The singing on “Too Late” is quite impressive with some long notes and impeccable control. The music is 70’s soul with rock guitar, maybe Donna Summer doing a Rick James tune.
From my first listen to “Ain’t Who I Was”, I instantly envisioned the title track being performed on ‘Hee-Haw’ back in the late 70’s or early 80’s.
“Not Cause I Wanted To” is another country song about the hard choices we sometimes have to make, and how sometimes those choices cost us some good things. Bishop sings in a whisper at points, which speaks decibels louder than anyone screaming the same lyrics.
Vintage soul permeates “You Will Be Loved” with some Lucinda Williams influence, and incredible vocal control, to finish-out the ten song album.
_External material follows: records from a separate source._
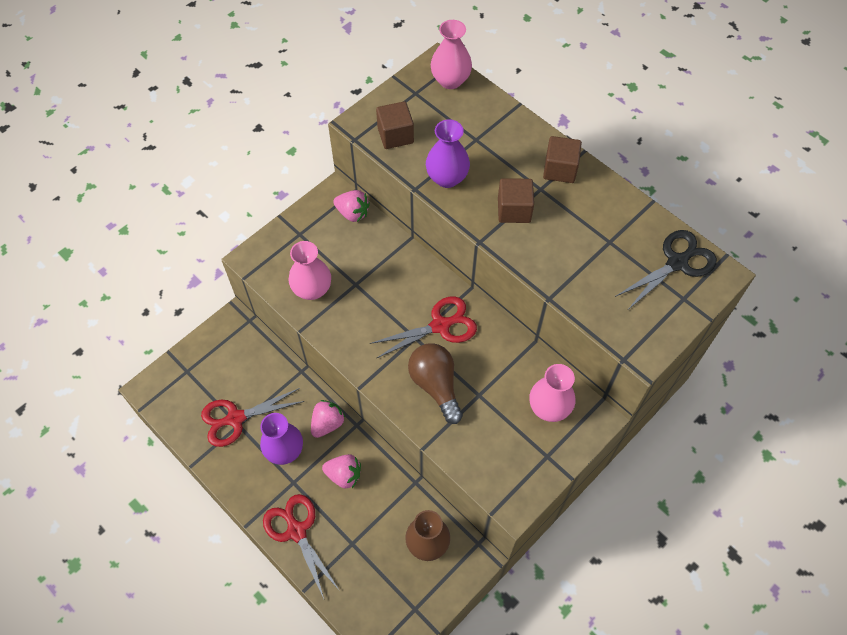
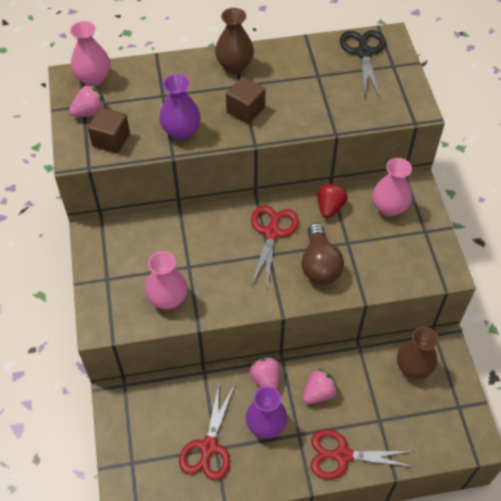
camera: 55 degrees left, 5 degrees down
pink strawberry [333,190,370,222] -> pink strawberry moved to [69,84,106,117]
brown light bulb [408,343,463,424] -> brown light bulb turned 105 degrees counterclockwise [302,223,344,284]
brown cube [543,136,582,183] -> brown vase [215,8,254,73]
none -> red strawberry [317,183,348,218]

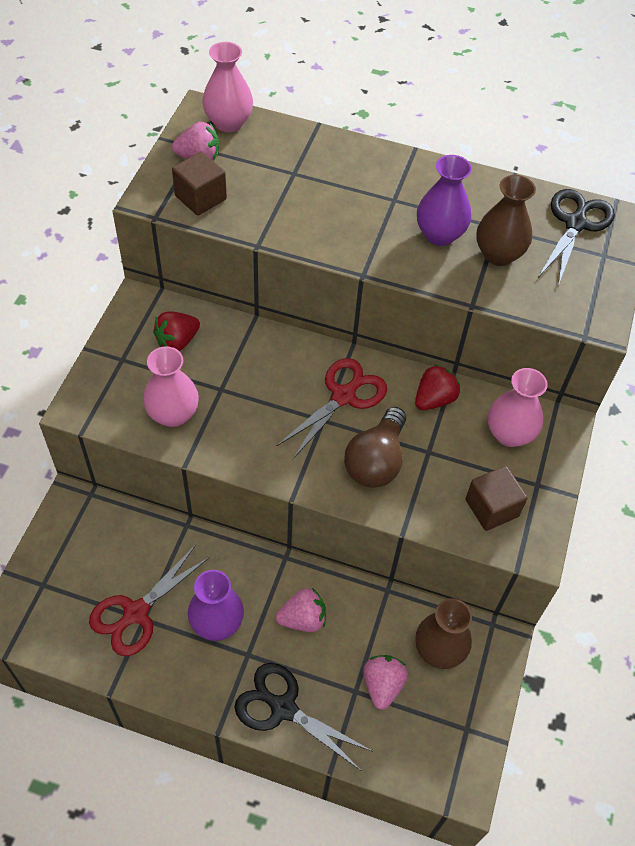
camera: 25 degrees right, 0 degrees up
purple vase [159,74,201,140] -> purple vase moved to [417,155,472,246]
brown vase [215,8,254,73] -> brown vase moved to [476,175,536,266]
brown cube [226,77,265,124] -> brown cube moved to [466,466,528,531]
pink strawberry [250,357,280,389] -> pink strawberry moved to [363,655,408,710]
red scissors [311,429,414,479] -> black scissors [234,663,373,770]
none -> red strawberry [153,311,200,351]

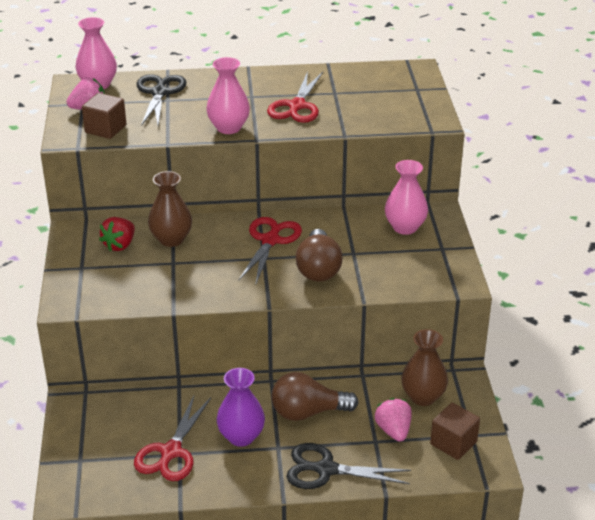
camera: 20 degrees left, 20 degrees down
pink vase [143,346,199,427] -> pink vase moved to [206,57,250,134]
pink strawberry [276,588,326,632] -> brown light bulb [272,372,359,421]
red strawberry [415,364,460,410] -> none
purple vase [417,155,472,246] -> red scissors [267,71,323,123]
brown cube [466,466,528,531] -> brown cube moved to [430,403,480,460]
brown vase [476,175,536,266] -> brown vase moved to [148,171,192,247]
black scissors [539,189,615,286] -> black scissors moved to [137,74,186,126]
After listening to “Ain’t Who I Was”, for the first time, I did some research on Bonnie Bishop, and was a little surprised at what I discovered. The singer/songwriter, has been making music for many years and has released six albums to date. She started as more of a country rocker from Texas, who had relocated to Nashville to write and perform. Her big break came in 2012 when Bonnie Raitt included “Not Cause I Wanted To”, which Bishop had co-written, on her Grammy winning album “Slipstream”. After taking a break to go back to school to further her creative writing ability, she got a call from David Cobb, who had heard some of her music. Cobb is a producer, whose credits include the recent huge releases from Jason Isbell, Chris Stapleton and Sturgill Simpson, so when he encouraged Bishop to go more of the soul route, she listened. I won’t say this is an instant Grammy winner, but Bonnie Bishop has found a perfect blend of the country she loves and the soul that is just part of her delivery, and obviously there are others who hear it, too. I would suggest “Ain’t Who I Was” to anyone who grooves to Shelby Lynne, Bonnie Raitt or Susan Tedeschi. That’s What I Know, So That’s What You Know!! Enjoy!!